To the Editor,
Peritonitis is one of the main causes of morbidity in patients undergoing peritoneal dialysis (PD). Although the usual treatments with vancomycin, aminoglycosides or semi-synthetic penicillins recommended in treatment guidelines for peritonitis1 are efficient in most cases, situations such as colonisation by methicillin-resistant microorganisms with some degree of resistance to vancomycin are common. These treatments are ineffective in these cases.
The proliferation of multi-resistant gram-positive pathogens has led to the antibiotic daptomycin being brought back and its clinical development has started again. It was approved by the United States Food and Drug Administration (FDA) in 2003 for the treatment of endocarditis caused by gram-positive pathogens, and skin and white-tissue infections.

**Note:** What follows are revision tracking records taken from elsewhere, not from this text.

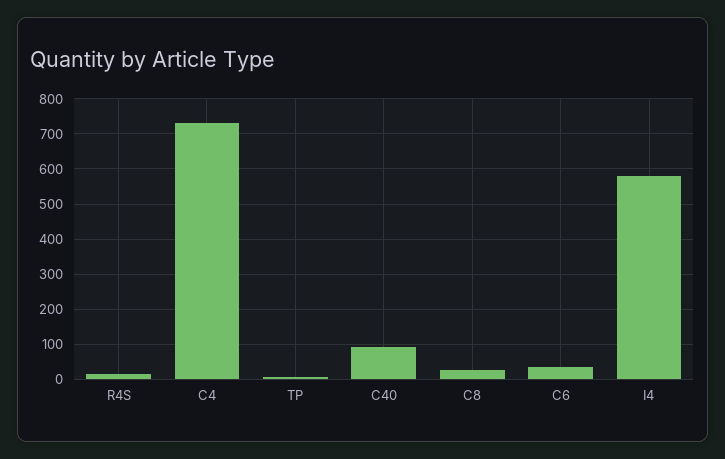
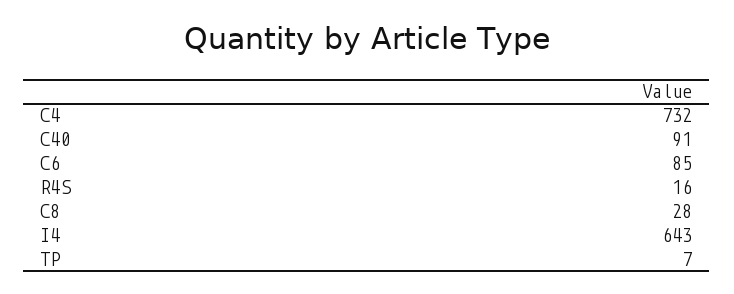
C6: 40 -> 85
I4: 580 -> 643

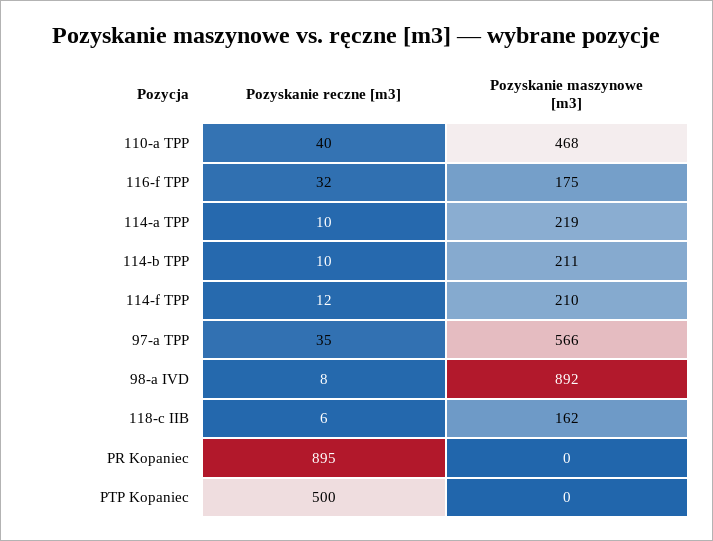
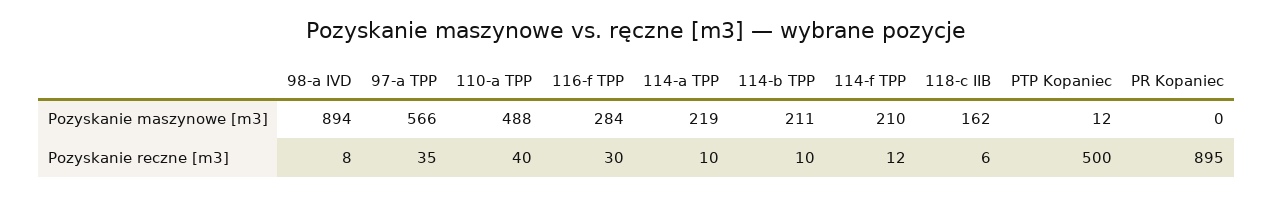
Pozyskanie maszynowe [m3], 110-a TPP: 468 -> 488
Pozyskanie reczne [m3], 116-f TPP: 32 -> 30
Pozyskanie maszynowe [m3], 116-f TPP: 175 -> 284
Pozyskanie maszynowe [m3], 98-a IVD: 892 -> 894
Pozyskanie maszynowe [m3], PTP Kopaniec: 0 -> 12

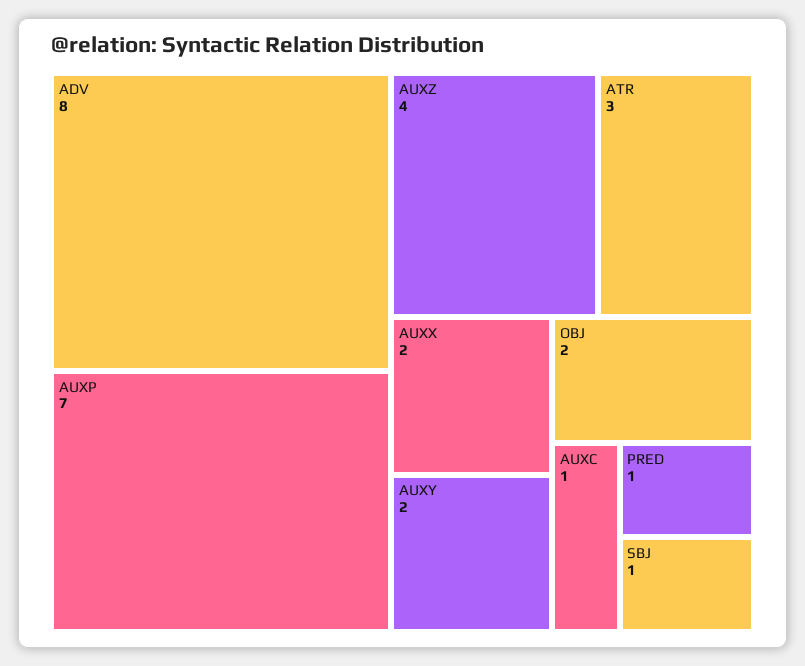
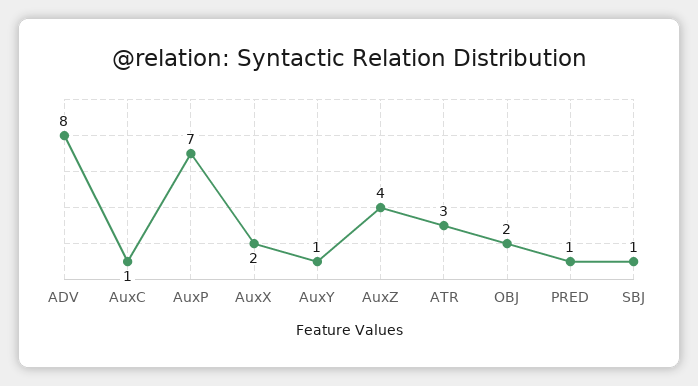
AUXY: 2 -> 1

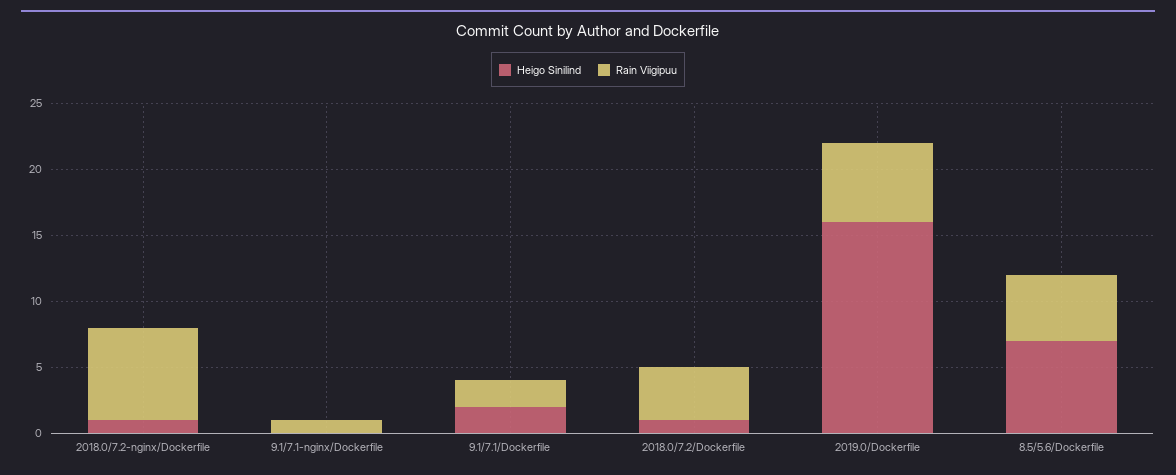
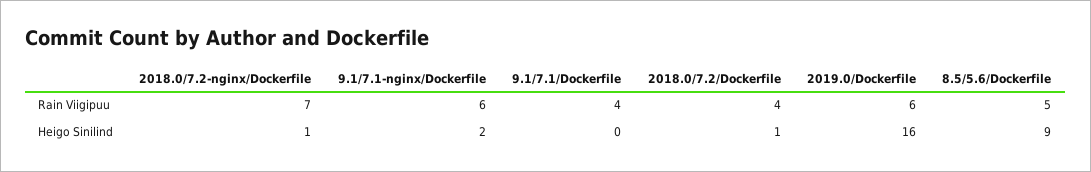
Heigo Sinilind, 9.1/7.1-nginx/Dockerfile: 0 -> 2
Rain Viigipuu, 9.1/7.1-nginx/Dockerfile: 1 -> 6
Heigo Sinilind, 9.1/7.1/Dockerfile: 2 -> 0
Rain Viigipuu, 9.1/7.1/Dockerfile: 2 -> 4
Heigo Sinilind, 8.5/5.6/Dockerfile: 7 -> 9

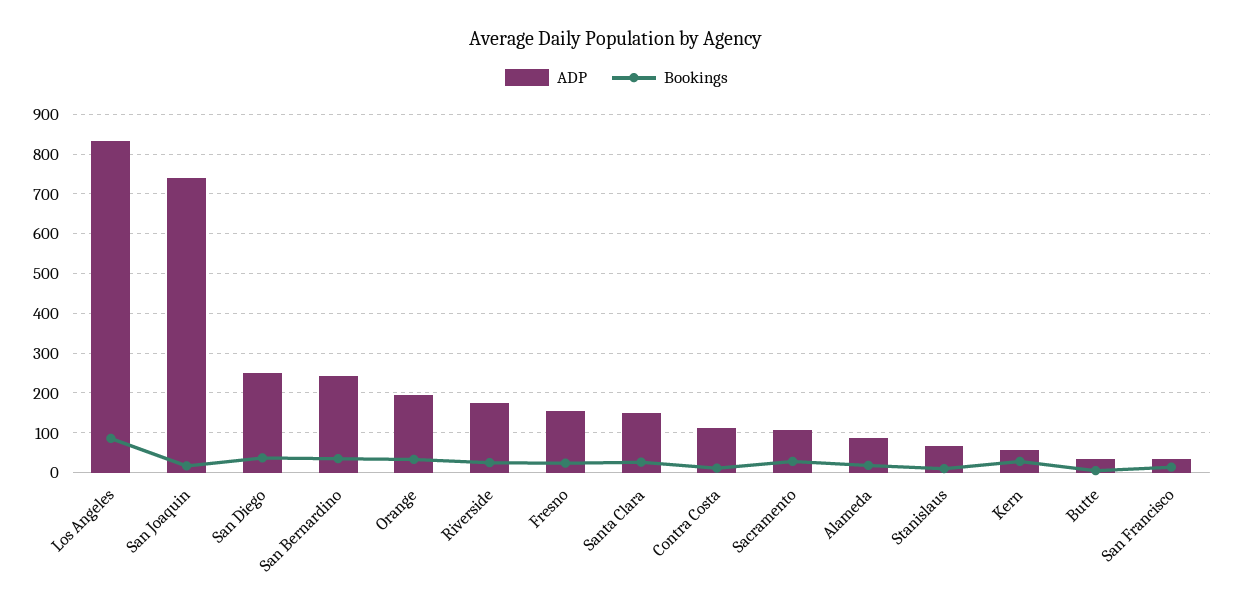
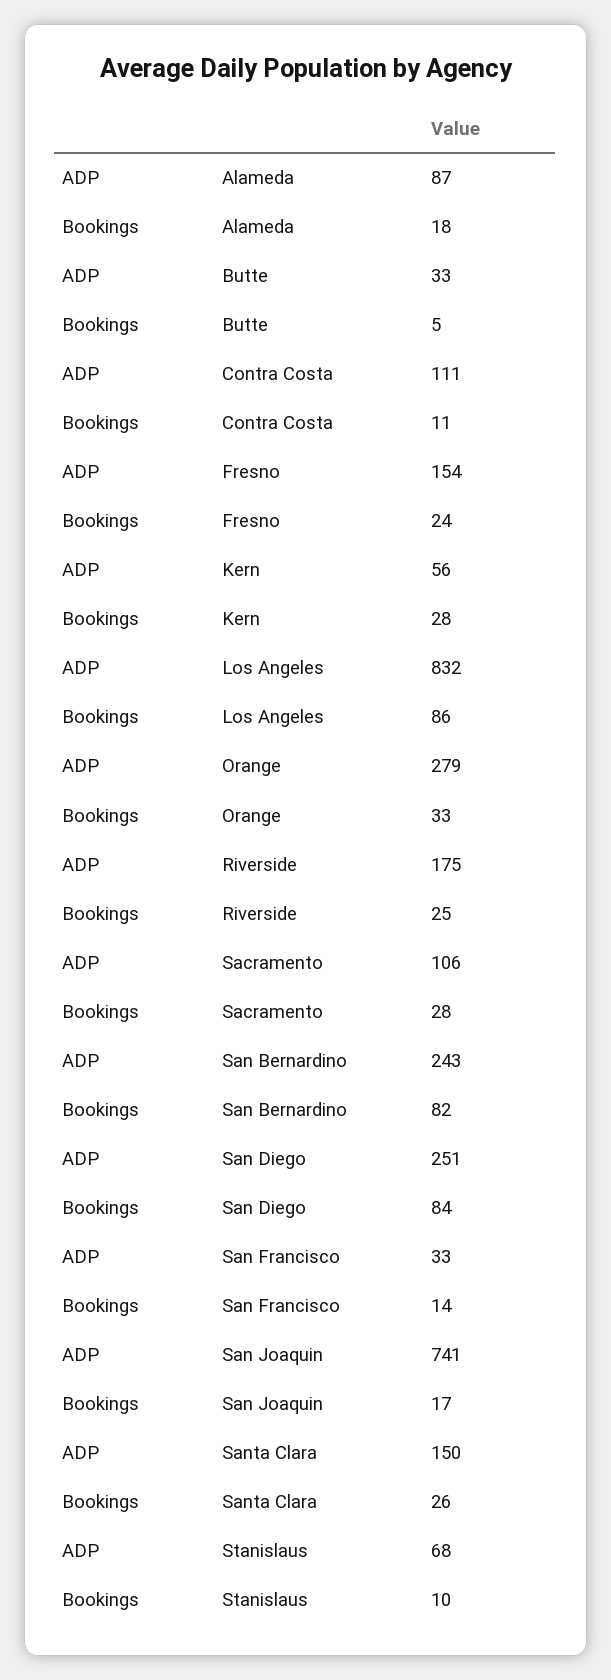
Bookings, San Diego: 40 -> 84
Bookings, San Bernardino: 40 -> 82
ADP, Orange: 200 -> 279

A case study has been published of peritonitis which was not linked to the peritoneal catheter that was treated with intravenous daptomycin. This study analysed the concentration of daptomycin reached in the peritoneal fluid after intravenous administration. It was found to be 5mg/ml (minimum inhibitory concentration [MIC]=4mg/ml).2 Therefore, the concentrations in the intraperitoneal fluid as a result of intraperitoneal administration of the antibiotic would be less close to the microorganism MIC for daptomycin.
The clinical experience published to date is limited to two cases. Intraperitoneal daptomycin was used in these cases to treat peritonitis caused by vancomycin-resistant gram-positive bacteria.3 This treatment succeeded in these cases where conventional therapies had previously failed. The intraperitoneal administration of daptomycin was well tolerated in these patients and they had no peritoneal irritation or negative effects associated with the administration of drugs through this route.
Furthermore, daptomycin is a drug that is currently used to treat catheter-related bacteriaemias4 due to its efficacy in controlling biofilm growth, and that is why it may be considered useful in the treatment of biofilm on intraperitoneal catheters.
We report here the clinical case of a 61-year-old man who had been diagnosed with advanced chronic kidney disease (CKD) secondary to diabetic nephropathy since 2001. He started PD in December 2006. The patient has had three episodes of peritonitis since February 2008 that led us to consider removing the catheter in October 2009 due to suspected biofilm.
In May 2010 he had a new episode of peritonitis and was started on intraperitoneal empiric treatment with vancomycin following normal dosage guidelines (a shock dosage of 2g followed by 2g/3 days and a shock dosage of 100mg of tobramycin and 50mg/24h). The presence of Staphylococcus epidermidis and Streptococcus viridans which were only sensitive to carbapenems was found four days later when the culture results were received. We, therefore, continued with the intraperitoneal treatment with vancomycin at a dose of 2g a week (3 weeks), and tobramycin was changed for 1g of imipenem/24h for 14 days.
He had a new relapse in June 2010 and S. epidermidis with intermediate sensitivity to vancomycin (MIC=2) was isolated. Treatment with vancomycin was started according to protocol, with a positive clinical response, although after this relapse, it was suspected that the peritoneal catheter had been colonised by S. epidermidis biofilm. An application was made for the compassionate use of intraperitoneal daptomycin on the basis of the previous experience of two clinical cases published. Treatment with vancomycin was maintained until daptomycin was authorised.
We used the following treatment plan with daptomycin:
A shock dosage of 200mg (in a 2l PD1 solution), followed by 40mg in each change of the intraperitoneal fluid (four times a day) for 10 days. After finishing this treatment plan, the catheter was then put in an antibiotic lock with 350mg in 7ml for 12h once a week for one month. The patient responded positively to this treatment and has had no relapses or new episodes of peritonitis.